Par Marc-Olivier Bherer Publié le 02 décembre

 

Elon Musk, patron de Twitter, est devenu l’incarnation des libertariens. Né aux Etats-Unis, ce courant politique prône une intervention minimale de l’Etat dans la vie des citoyens et une liberté d’expression maximale. Des idées que chérit la droite américaine la plus dure.

Constructeur de fusées, de voitures électriques, milliardaire atypique et volontiers provocateur, Elon Musk a mis la main sur l’influent réseau social Twitter fin octobre. D’où d’incessantes interrogations sur son identité politique. Elon Musk est le plus souvent associé à la philosophie libertarienne, peu connue en France. Pourtant, l’adjectif « libertarien », forgé au début du XXe siècle, provient du français « libertaire ». Il prend son sens actuel dans les années 1950 et 1960, au gré de débats qui continuent à définir l’Amérique.

Elon Musk se rapproche de ce courant de pensée, de l’individualisme radical qu’il promeut, de son opposition à toute forme de contrainte – et plus particulièrement de l’Etat. Son libertarianisme, tout comme celui de la plupart des patrons de la Silicon Valley, réside dans son attachement à la plus grande liberté d’expression qui soit. C’est précisément le projet qu’il dit souhaiter pour Twitter.
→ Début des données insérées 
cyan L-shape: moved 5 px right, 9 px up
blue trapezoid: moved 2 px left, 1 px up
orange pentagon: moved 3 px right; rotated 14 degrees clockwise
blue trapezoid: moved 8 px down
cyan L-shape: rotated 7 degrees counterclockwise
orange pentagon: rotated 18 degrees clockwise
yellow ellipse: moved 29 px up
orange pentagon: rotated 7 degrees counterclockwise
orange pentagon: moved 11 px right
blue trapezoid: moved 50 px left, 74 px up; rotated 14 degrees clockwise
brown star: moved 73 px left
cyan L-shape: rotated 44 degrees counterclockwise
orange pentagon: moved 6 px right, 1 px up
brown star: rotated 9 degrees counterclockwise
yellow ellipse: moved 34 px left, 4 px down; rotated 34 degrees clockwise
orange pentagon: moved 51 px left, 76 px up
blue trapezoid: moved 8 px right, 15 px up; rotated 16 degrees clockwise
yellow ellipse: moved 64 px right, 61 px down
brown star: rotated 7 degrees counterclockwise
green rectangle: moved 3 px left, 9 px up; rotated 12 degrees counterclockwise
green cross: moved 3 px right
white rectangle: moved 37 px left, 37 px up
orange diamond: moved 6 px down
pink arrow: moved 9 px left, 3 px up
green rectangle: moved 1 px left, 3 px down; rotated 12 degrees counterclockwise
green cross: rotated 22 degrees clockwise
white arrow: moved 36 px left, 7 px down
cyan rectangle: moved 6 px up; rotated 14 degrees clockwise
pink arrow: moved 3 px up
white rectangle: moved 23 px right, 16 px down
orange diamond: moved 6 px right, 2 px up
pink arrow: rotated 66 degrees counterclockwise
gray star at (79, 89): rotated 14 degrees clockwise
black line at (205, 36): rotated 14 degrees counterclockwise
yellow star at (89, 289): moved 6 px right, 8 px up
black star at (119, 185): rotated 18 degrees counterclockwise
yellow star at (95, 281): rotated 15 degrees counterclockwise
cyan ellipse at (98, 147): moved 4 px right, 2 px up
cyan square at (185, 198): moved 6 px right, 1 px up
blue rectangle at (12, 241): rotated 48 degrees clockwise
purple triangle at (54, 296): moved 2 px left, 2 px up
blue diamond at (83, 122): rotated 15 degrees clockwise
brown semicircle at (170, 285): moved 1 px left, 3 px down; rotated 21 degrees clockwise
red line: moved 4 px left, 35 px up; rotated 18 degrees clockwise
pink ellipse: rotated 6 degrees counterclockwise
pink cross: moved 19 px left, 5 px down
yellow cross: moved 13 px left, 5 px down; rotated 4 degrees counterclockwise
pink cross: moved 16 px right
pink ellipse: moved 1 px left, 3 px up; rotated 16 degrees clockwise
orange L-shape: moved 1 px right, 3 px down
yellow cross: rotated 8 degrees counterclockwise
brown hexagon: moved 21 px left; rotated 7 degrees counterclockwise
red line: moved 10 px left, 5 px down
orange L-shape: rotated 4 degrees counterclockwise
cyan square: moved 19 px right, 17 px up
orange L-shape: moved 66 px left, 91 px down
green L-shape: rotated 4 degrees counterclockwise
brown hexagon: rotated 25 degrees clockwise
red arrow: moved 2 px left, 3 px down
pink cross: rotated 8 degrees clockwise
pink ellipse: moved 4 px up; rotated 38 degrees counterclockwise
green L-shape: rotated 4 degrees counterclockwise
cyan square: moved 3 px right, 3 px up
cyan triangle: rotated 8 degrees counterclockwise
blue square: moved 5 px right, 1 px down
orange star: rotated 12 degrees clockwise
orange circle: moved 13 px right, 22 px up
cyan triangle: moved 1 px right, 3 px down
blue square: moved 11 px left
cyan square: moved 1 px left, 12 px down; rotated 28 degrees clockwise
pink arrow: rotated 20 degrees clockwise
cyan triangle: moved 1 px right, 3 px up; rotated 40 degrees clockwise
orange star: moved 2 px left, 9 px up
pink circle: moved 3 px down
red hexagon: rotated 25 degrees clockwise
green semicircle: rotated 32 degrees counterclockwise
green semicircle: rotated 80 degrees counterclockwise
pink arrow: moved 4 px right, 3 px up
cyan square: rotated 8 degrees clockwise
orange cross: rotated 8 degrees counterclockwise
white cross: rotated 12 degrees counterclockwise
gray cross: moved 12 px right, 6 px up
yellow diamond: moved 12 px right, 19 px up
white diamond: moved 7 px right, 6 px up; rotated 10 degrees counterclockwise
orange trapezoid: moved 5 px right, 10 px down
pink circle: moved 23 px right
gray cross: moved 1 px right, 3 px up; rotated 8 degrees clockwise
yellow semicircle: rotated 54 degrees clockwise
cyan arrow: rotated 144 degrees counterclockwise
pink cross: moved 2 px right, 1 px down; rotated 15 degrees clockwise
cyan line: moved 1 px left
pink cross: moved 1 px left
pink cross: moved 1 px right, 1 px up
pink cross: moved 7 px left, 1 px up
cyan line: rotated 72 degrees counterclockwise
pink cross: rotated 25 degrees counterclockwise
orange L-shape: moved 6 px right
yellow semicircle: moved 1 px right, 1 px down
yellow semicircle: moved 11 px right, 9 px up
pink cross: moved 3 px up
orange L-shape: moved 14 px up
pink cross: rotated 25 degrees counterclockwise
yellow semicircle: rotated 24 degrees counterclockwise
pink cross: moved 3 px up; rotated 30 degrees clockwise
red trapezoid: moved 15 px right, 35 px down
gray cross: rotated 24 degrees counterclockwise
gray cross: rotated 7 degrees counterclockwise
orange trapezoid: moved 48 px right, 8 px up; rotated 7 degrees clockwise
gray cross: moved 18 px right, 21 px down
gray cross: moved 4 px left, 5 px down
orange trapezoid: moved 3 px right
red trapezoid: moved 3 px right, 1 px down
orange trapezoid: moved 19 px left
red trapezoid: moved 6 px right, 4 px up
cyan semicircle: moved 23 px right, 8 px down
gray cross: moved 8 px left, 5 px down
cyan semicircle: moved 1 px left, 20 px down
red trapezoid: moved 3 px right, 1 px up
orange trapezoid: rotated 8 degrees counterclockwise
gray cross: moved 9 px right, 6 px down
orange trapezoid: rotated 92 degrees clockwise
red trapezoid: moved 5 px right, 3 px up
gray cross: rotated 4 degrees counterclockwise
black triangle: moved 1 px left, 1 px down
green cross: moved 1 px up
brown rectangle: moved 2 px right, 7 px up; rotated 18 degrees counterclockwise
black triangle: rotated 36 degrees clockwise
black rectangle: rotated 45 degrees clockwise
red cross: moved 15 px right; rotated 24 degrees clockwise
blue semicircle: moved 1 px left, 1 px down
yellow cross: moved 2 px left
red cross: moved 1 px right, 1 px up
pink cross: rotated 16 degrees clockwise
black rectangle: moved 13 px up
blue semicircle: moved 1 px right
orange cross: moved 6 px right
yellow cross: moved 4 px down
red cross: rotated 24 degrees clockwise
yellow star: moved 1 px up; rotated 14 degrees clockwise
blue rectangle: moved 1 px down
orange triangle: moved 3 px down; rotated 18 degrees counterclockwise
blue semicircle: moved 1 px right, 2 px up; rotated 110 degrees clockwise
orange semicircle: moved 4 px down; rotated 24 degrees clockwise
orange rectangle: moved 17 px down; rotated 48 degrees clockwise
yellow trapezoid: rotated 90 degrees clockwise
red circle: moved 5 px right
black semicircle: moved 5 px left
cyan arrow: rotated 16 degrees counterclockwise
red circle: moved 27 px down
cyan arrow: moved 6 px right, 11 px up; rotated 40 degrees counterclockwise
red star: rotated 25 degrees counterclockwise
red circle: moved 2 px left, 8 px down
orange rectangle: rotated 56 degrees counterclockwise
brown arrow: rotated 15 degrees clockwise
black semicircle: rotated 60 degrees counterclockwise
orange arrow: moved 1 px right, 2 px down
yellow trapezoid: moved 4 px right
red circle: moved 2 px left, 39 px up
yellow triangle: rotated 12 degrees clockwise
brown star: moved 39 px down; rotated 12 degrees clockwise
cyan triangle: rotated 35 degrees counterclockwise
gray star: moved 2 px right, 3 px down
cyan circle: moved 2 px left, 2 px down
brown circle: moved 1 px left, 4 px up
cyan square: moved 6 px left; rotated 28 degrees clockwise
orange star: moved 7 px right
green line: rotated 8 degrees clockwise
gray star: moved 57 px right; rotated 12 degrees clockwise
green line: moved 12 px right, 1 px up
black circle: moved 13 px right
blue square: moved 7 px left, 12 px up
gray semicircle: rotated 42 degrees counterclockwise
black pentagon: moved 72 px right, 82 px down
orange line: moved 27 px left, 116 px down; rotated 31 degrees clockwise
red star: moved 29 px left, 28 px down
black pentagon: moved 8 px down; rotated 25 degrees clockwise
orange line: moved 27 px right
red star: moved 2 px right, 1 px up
Lorsqu’il a lancé, au printemps, sa campagne en vue du rachat du réseau social, il a motivé sa décision par le désir d’en faire « une plate-forme pour la liberté d’expression autour du globe ». En d’autres circonstances, il s’est présenté comme un « absolutiste » favorable à une absence totale de limitation à ce droit fondamental.

 

Avant de mettre la main sur Twitter, Elon Musk s’était indigné de la modération des contenus pratiqués par l’oiseau bleu. Mais le milliardaire a aussi cherché à restreindre la liberté d’expression des salariés des différentes sociétés qu’il possède, y compris chez Twitter. Le magnat de l’espace et du cyberespace passe malgré tout pour un libertarien, dont il incarne à merveille les contradictions.

 

Un projet philosophique

Les élections de mi-mandat ont donné une nouvelle illustration de l’influence persistante de cette philosophie on ne peut plus américaine. Avec un budget de campagne ne dépassant pas les 8 000 dollars [soit autant d’euros], Chase Oliver, candidat au Sénat du Parti libertarien en Géorgie, a récolté 2 % des voix : assez pour empêcher les candidats issus des deux grands partis de dépasser la barre des 50 % nécessaires pour remporter le vote en Géorgie. Un second tour sera donc organisé le 6 décembre, afin de départager le sénateur démocrate sortant, Raphael Warnock, et son adversaire républicain, Herschel Walker.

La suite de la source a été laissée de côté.